Rear of the Denon DVD2500BT Blu-ray transport Earlier today I emailed Audio Products Group, the Australian distributor for Denon, along with other brands, about whether it would soon be releasing the Denon DVD2500T. Despite the name, this is actually a Blu-ray player.

Or not.

In truth, Denon call it a ‘Blu-ray Disc Transport’. This became apparent when I looked at the brochure they emailed me and inspected the picture of its back. There on the back was an RS-232C serial port, an IR in and an IR out socket, and a HDMI socket. That’s it. No component video outputs. No S-Video, analogue audio or even digital audio.
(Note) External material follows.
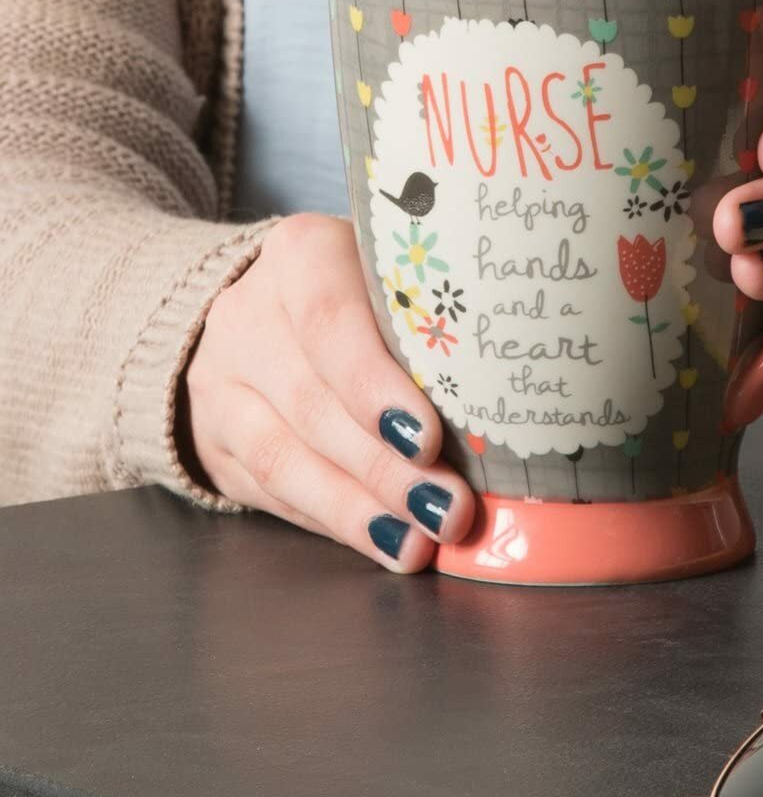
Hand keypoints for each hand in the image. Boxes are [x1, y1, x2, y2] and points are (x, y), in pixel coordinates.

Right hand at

This unit delivers the contents of a disc (CD, DVD Video, Blu-ray and various computer formats) digitally, and that’s all there is to it.

Is this the way that Blu-ray players will go? I suspect that it’s likely. I think that in the end all the outputs other than HDMI will be shed. However, some more internal processing will be required. In particular, it will necessary for a full set of audio decoders to be included — ones capable of decoding two streams at once — two support the highest quality primary/secondary audio output. This unit offers bitstream output but, as I understand it, no internal decoding.

APG expects the Denon DVD2500BT to be available in Australia in September, selling for around $1,899. It is a full Final Standard Profile unit and uses SD as its storage medium. The pricing reflects the premium nature of the product, which weighs a massive 9.2 kilograms.